Most visitors couldn't help but stare in wide-eyed fascination at the rainbow of color, from homespun cloth in the stalls to silk draping wooden mannequins in the shops. Exotic items filled the shelves of the stalls, some of which could never be duplicated. Delicious smells wafted from some of the stalls and shops, filling the air to mix with the heady aroma of the ocean on their western border. Most steered from the stalls at the ends of the rows, unable to stand the stench of the animals contained within.
There was something to be found for everyone. It was few and far between that anyone left unsatisfied. In quiet whispers some spoke of a few merchants who could find anything and everything anyone could possibly want and need. It was never discussed where it could be overheard, though. Those of the upper class considered those merchants to be rogues and lowerclassmen feared the mercenaries that often worked for them.
Patrons flowed in and out of the shops that outlined the square. More stalked the rows of stalls that filled the center of the marketplace. A tall figure clad in dark green cargo pants and a black tightly-knit hooded shirt could be seen slipping through the crowds as if they didn't exist. The figure paused outside a brightly decorated stall, watching intently.
“Come check out our wares! I guarantee we've wonders the likes of which you've never before seen!”
The young merchant's words had only just left her lips when she caught movement out of the corner of her eye. She looked over the head of a young boy and her gaze was caught and held by eyes the same golden brown as her own peering out from the shadows of a hooded shirt. An irrepressible smile creased her lips, deepening her dimples and brightening her expression.

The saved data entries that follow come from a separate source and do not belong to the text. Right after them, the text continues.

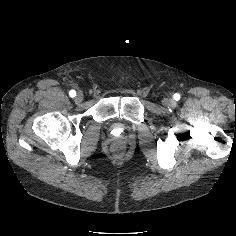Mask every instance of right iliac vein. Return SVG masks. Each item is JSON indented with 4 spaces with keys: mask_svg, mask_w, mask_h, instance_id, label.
Instances as JSON below:
<instances>
[{
    "mask_svg": "<svg viewBox=\"0 0 236 236\" xmlns=\"http://www.w3.org/2000/svg\"><path fill=\"white\" fill-rule=\"evenodd\" d=\"M83 99H84L83 93L82 92H78L76 97H75V102L80 103V102L83 101Z\"/></svg>",
    "mask_w": 236,
    "mask_h": 236,
    "instance_id": "1",
    "label": "right iliac vein"
}]
</instances>
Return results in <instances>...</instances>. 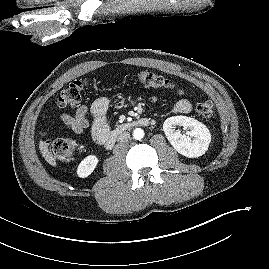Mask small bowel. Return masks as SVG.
<instances>
[{
  "mask_svg": "<svg viewBox=\"0 0 269 269\" xmlns=\"http://www.w3.org/2000/svg\"><path fill=\"white\" fill-rule=\"evenodd\" d=\"M183 90L179 88L177 95L179 100L173 106L175 114L184 115L191 111V104L188 100L183 98ZM109 107V100L105 97L96 99L90 109L84 104L77 107L74 115L62 114L60 121L71 131L75 133H83L90 129L93 139L99 143H104L107 134L109 133V126L107 123V111ZM90 111L92 115V122L87 118V113Z\"/></svg>",
  "mask_w": 269,
  "mask_h": 269,
  "instance_id": "1",
  "label": "small bowel"
}]
</instances>
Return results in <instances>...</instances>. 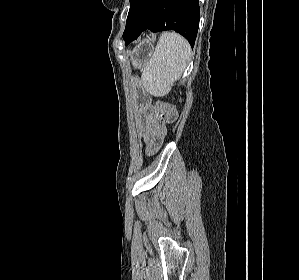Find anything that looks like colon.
Wrapping results in <instances>:
<instances>
[{"label":"colon","instance_id":"colon-1","mask_svg":"<svg viewBox=\"0 0 299 280\" xmlns=\"http://www.w3.org/2000/svg\"><path fill=\"white\" fill-rule=\"evenodd\" d=\"M163 108V114L161 115V120L164 122H173L176 119L175 108L167 103L161 104Z\"/></svg>","mask_w":299,"mask_h":280}]
</instances>
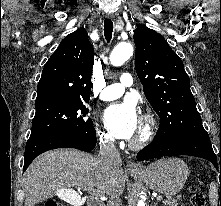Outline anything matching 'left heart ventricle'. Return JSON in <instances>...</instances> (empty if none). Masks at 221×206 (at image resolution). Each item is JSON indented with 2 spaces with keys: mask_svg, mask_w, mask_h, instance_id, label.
I'll return each instance as SVG.
<instances>
[{
  "mask_svg": "<svg viewBox=\"0 0 221 206\" xmlns=\"http://www.w3.org/2000/svg\"><path fill=\"white\" fill-rule=\"evenodd\" d=\"M142 128H143V127H142V123H141V124H140V128H139V131H138V133L136 134V136L134 137V139L140 136L141 131H142Z\"/></svg>",
  "mask_w": 221,
  "mask_h": 206,
  "instance_id": "left-heart-ventricle-1",
  "label": "left heart ventricle"
}]
</instances>
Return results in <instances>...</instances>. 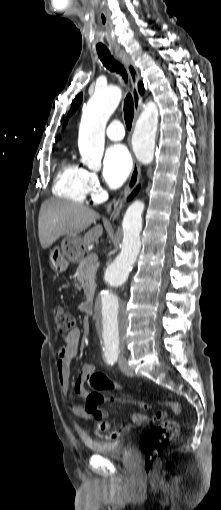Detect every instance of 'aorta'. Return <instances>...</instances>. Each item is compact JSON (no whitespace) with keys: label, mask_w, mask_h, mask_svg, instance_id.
<instances>
[{"label":"aorta","mask_w":221,"mask_h":510,"mask_svg":"<svg viewBox=\"0 0 221 510\" xmlns=\"http://www.w3.org/2000/svg\"><path fill=\"white\" fill-rule=\"evenodd\" d=\"M121 89L114 85L96 88L83 109L78 135V148L82 162L90 169L98 170L104 152L105 127L121 100ZM158 127V109L148 103L136 125L132 137L133 151L139 161L152 162L155 134ZM145 204L134 201L126 210L122 221L123 240L121 252L107 266L103 285L98 292L94 313L100 340L104 348L118 350L123 343L127 327L124 304L116 290L128 279L129 272L141 249L140 232Z\"/></svg>","instance_id":"obj_1"}]
</instances>
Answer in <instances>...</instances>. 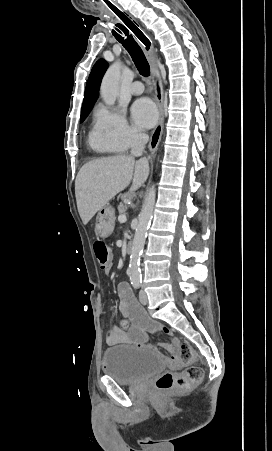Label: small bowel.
Returning <instances> with one entry per match:
<instances>
[{"label":"small bowel","mask_w":272,"mask_h":451,"mask_svg":"<svg viewBox=\"0 0 272 451\" xmlns=\"http://www.w3.org/2000/svg\"><path fill=\"white\" fill-rule=\"evenodd\" d=\"M111 268L112 263L110 262L104 270L106 273H109ZM116 293L119 299V312L123 318L131 322V325L125 330L118 326H113L106 337L108 344H132L138 348H147L148 350L158 352L160 348L168 351V348H172L179 343V340L175 337L172 338L171 343L164 342L160 343L158 346L146 343L144 334L146 330L159 329L164 333L171 335L170 329L158 325L145 314L144 310L135 299L128 283L120 282L117 285Z\"/></svg>","instance_id":"c3829d8e"}]
</instances>
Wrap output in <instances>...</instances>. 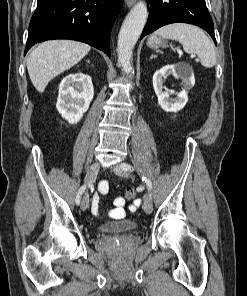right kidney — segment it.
<instances>
[{
  "instance_id": "obj_1",
  "label": "right kidney",
  "mask_w": 247,
  "mask_h": 296,
  "mask_svg": "<svg viewBox=\"0 0 247 296\" xmlns=\"http://www.w3.org/2000/svg\"><path fill=\"white\" fill-rule=\"evenodd\" d=\"M94 96L91 77L84 73H72L59 85L56 108L61 116L74 124L81 120Z\"/></svg>"
}]
</instances>
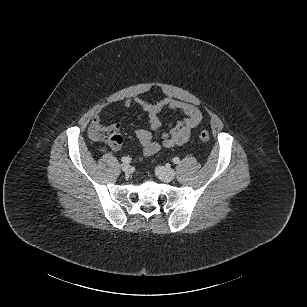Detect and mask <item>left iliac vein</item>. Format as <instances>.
<instances>
[{
    "mask_svg": "<svg viewBox=\"0 0 307 307\" xmlns=\"http://www.w3.org/2000/svg\"><path fill=\"white\" fill-rule=\"evenodd\" d=\"M156 174L164 182H170L175 178L174 169L163 166H158L156 168Z\"/></svg>",
    "mask_w": 307,
    "mask_h": 307,
    "instance_id": "1",
    "label": "left iliac vein"
}]
</instances>
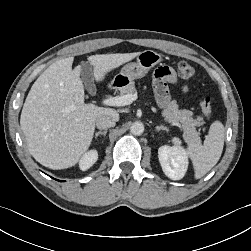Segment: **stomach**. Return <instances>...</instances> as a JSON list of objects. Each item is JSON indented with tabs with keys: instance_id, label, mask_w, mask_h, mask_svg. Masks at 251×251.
Masks as SVG:
<instances>
[{
	"instance_id": "0dacf381",
	"label": "stomach",
	"mask_w": 251,
	"mask_h": 251,
	"mask_svg": "<svg viewBox=\"0 0 251 251\" xmlns=\"http://www.w3.org/2000/svg\"><path fill=\"white\" fill-rule=\"evenodd\" d=\"M162 60L160 54L153 50H145L141 52L136 59V62H130L124 65L119 74H117L113 83L117 87H125L135 79L144 77L148 71Z\"/></svg>"
}]
</instances>
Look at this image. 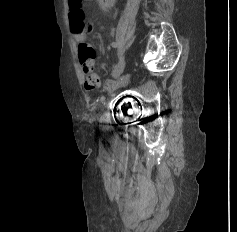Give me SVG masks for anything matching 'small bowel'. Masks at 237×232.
<instances>
[{
	"instance_id": "obj_1",
	"label": "small bowel",
	"mask_w": 237,
	"mask_h": 232,
	"mask_svg": "<svg viewBox=\"0 0 237 232\" xmlns=\"http://www.w3.org/2000/svg\"><path fill=\"white\" fill-rule=\"evenodd\" d=\"M75 40L78 45L79 60L85 78V88L89 91H95L100 84L99 78L94 71L95 51L93 47L86 42L85 34H75ZM123 84L124 80L108 81L107 87L116 89Z\"/></svg>"
}]
</instances>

Sandoval Raines tilted her head in acknowledgement and stepped around the counter of the stall. She clapped a hand on a strong shoulder as she passed and then disappeared behind the curtains that sectioned off the public section of their stall from the workshop. She ducked her head and lifted the olive-green canvas bag from her shoulder to deposit it on the table. Then she brought her hands up to grasp the hood, hesitating for a moment before she pulled the cloth back.

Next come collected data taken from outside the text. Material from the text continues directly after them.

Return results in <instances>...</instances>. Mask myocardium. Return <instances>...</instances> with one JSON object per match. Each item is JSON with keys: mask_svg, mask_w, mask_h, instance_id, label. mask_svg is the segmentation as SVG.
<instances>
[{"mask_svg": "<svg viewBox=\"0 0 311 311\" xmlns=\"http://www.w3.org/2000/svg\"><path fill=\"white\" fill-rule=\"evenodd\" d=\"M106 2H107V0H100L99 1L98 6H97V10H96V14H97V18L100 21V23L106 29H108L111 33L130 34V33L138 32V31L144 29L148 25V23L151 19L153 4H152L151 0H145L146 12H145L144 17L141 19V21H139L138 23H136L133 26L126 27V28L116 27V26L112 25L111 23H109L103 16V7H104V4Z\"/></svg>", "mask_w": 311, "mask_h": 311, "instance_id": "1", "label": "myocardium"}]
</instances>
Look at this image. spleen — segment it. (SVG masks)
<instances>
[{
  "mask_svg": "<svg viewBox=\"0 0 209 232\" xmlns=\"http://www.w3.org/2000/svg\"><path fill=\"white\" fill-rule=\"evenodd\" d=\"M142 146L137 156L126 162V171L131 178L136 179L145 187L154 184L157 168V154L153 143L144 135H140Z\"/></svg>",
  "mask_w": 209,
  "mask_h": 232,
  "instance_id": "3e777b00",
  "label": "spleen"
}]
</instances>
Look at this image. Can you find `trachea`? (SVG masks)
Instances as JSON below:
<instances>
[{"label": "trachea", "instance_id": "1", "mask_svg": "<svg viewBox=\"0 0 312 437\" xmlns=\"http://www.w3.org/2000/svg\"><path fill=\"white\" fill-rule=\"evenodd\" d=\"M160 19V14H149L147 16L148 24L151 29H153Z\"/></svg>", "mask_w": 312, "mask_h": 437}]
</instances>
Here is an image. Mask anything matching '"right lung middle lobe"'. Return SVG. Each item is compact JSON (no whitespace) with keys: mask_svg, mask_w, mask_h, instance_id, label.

Ellijay Raines gestured for her relief to take her place and then stepped through the curtains to the workshop beyond. Her heart clenched as the tall form tensed briefly. Though she understood her sister's reluctance to be seen without the hood, she hated it more than anything. It was too much of a reminder that her existence hadn't been without its' own price.

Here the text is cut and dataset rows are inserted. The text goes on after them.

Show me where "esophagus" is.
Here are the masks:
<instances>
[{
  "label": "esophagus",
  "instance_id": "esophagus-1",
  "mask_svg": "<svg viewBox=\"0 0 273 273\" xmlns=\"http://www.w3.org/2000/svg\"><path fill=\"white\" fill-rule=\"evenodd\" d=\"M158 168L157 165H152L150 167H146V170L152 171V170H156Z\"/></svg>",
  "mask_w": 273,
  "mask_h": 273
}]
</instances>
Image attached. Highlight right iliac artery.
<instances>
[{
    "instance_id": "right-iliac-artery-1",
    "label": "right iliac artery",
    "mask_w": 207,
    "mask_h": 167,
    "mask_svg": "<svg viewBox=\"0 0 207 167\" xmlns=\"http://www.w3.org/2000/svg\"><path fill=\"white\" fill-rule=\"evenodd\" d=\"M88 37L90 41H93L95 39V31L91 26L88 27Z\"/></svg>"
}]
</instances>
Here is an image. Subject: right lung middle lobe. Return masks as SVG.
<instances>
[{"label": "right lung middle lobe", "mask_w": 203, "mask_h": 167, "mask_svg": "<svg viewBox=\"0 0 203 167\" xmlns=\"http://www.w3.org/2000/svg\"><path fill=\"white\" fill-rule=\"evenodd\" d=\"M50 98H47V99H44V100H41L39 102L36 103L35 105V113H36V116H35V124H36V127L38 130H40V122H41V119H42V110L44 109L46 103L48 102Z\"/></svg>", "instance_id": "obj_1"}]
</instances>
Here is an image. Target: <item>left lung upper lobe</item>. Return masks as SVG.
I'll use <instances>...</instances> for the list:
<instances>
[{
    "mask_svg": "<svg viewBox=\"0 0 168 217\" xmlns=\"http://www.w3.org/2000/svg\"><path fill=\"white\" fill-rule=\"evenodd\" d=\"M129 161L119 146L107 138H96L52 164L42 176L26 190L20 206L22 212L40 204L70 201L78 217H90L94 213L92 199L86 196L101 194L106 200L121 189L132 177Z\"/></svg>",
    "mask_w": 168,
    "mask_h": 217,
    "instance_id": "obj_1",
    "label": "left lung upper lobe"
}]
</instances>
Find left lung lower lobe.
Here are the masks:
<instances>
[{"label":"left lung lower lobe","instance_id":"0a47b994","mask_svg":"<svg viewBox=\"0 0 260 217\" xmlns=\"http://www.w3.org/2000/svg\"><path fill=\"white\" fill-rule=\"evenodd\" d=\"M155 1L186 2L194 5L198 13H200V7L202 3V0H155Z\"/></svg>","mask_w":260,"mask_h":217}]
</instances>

Several charged seconds passed. Finally, Sandoval took a deep breath and forced herself to turn around. So much of her time was spent out of contact with her family that she wasn't used to not receiving a reaction to her appearance. Most people gave her looks of disgust or pity when they saw the scars that marred her features, but her sister and their friends seemed to look past it.
She'd never cared about her appearance so the thick scars that bisected the left side of her face and ran from ear to ear didn't bother her. It was more the inevitable questions that would be asked by strangers that irritated her. She simply preferred the past to stay dead and buried along with the man who'd given her the marks. She met her sister's gaze steadily.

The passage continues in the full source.